Über 115.000 Zuschauer haben das kleine Werk bisher gesehen. Das ist ein unerwarteter Erfolg und verdeutlicht, wie sehr sich ein Teil des ungarischen Publikums nach authentischen Geschichten über die Probleme des Landes sehnt.
Die aktuelle Nummer Eins in Ungarn ist ein etwas anderer unabhängiger Film. Regisseur Gábor Herendi, der schon immer für kommerzielle Komödien stand, überwarf sich mit dem starken Mann des ungarischen Kinos, TamásLajos, der unter anderem auch „Semmelweis“ produziert hat. Seitdem steht Herendi auf einer inoffiziellen schwarzen Liste und bekommt kein Geld mehr. Für das Remake eines tschechischen Hits, der im Ungarischen „Futni mentem“ (Ich ging rennen) heißt, verpfändete der Regisseur angeblich sogar sein Haus und bekam Unterstützung vom ungarischen Privatsender RTL+.
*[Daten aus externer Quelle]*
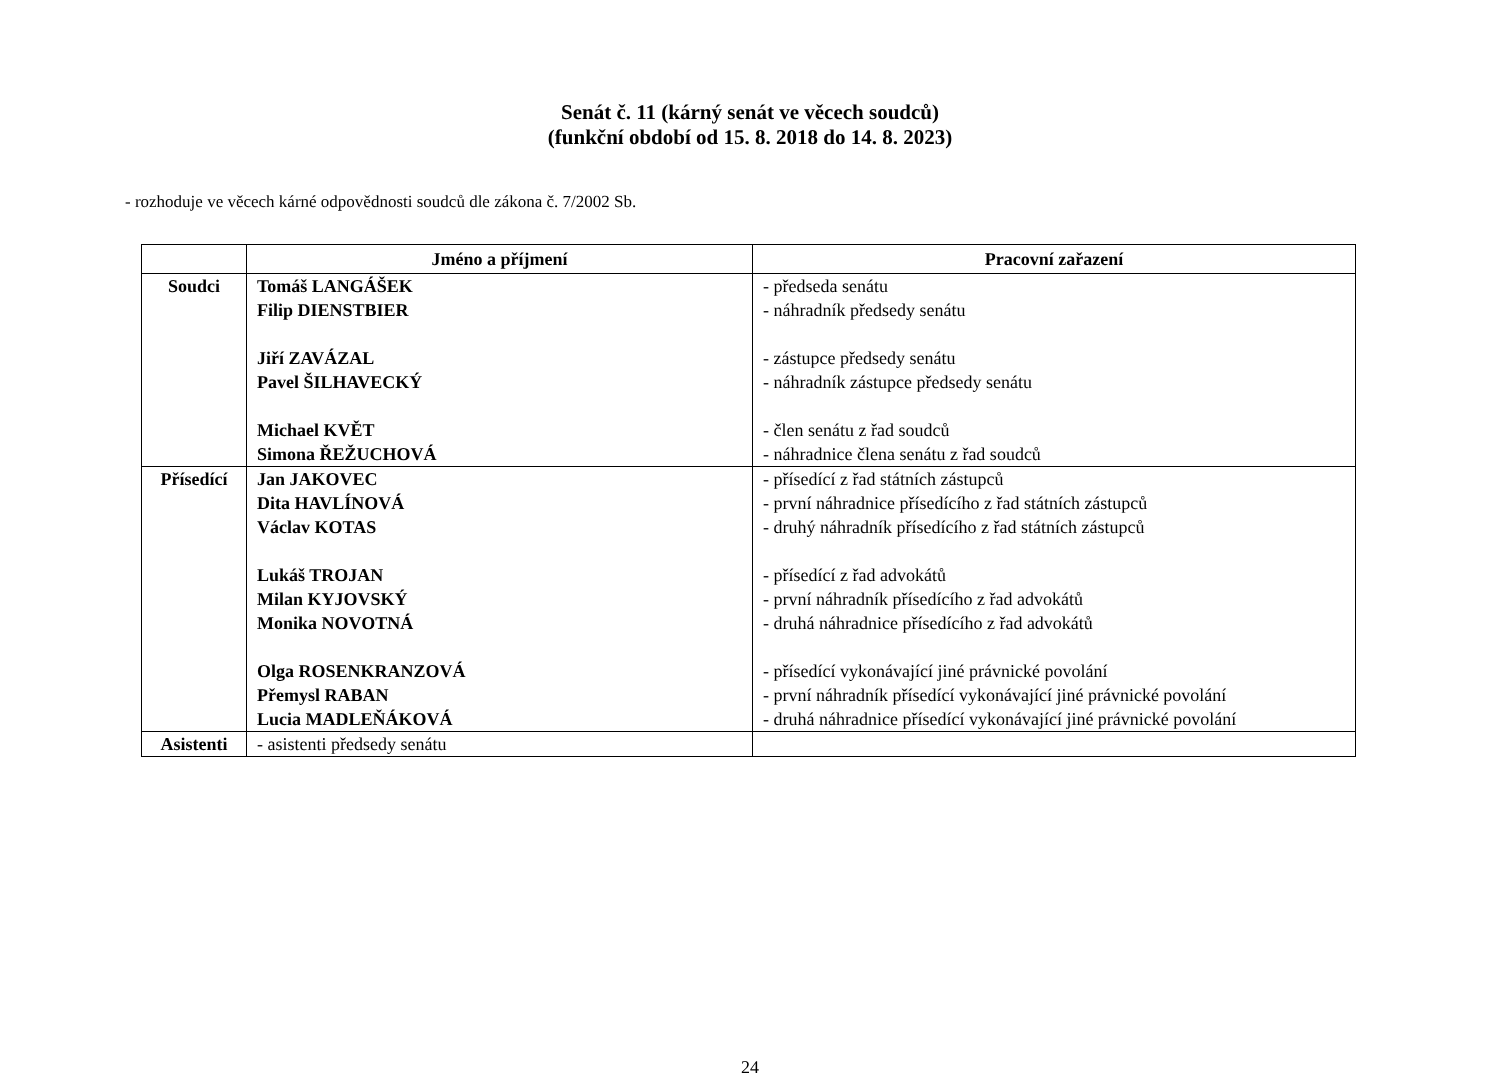Senát č. 11 (kárný senát ve věcech soudců)
(funkční období od 15. 8. 2018 do 14. 8. 2023)
- rozhoduje ve věcech kárné odpovědnosti soudců dle zákona č. 7/2002 Sb.
| | Jméno a příjmení | Pracovní zařazení |
| --- | --- | --- |
| Soudci | Tomáš LANGÁŠEK Filip DIENSTBIER Jiří ZAVÁZAL Pavel ŠILHAVECKÝ Michael KVĚT Simona ŘEŽUCHOVÁ | - předseda senátu - náhradník předsedy senátu - zástupce předsedy senátu - náhradník zástupce předsedy senátu - člen senátu z řad soudců - náhradnice člena senátu z řad soudců |
| Přísedící | Jan JAKOVEC Dita HAVLÍNOVÁ Václav KOTAS Lukáš TROJAN Milan KYJOVSKÝ Monika NOVOTNÁ Olga ROSENKRANZOVÁ Přemysl RABAN Lucia MADLEŇÁKOVÁ | - přísedící z řad státních zástupců - první náhradnice přísedícího z řad státních zástupců - druhý náhradník přísedícího z řad státních zástupců - přísedící z řad advokátů - první náhradník přísedícího z řad advokátů - druhá náhradnice přísedícího z řad advokátů - přísedící vykonávající jiné právnické povolání - první náhradník přísedící vykonávající jiné právnické povolání - druhá náhradnice přísedící vykonávající jiné právnické povolání |
| Asistenti | - asistenti předsedy senátu | |
24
Die etwas derbe Komödie um eine Witwe, die aus Liebe zu ihrem verstorbenen Mann gemeinsam mit ihren drei Töchtern einen Marathon laufen will, ist eigentlich völlig unpolitisch. Aber wer beim Orbán-Regime aneckt, wird nicht unterstützt. Bisher haben in vier Wochen 225.000 Zuschauer den Film gesehen – das sind mehr als für „Vaiana 2“, „Gladiator II“ oder „Wicked“.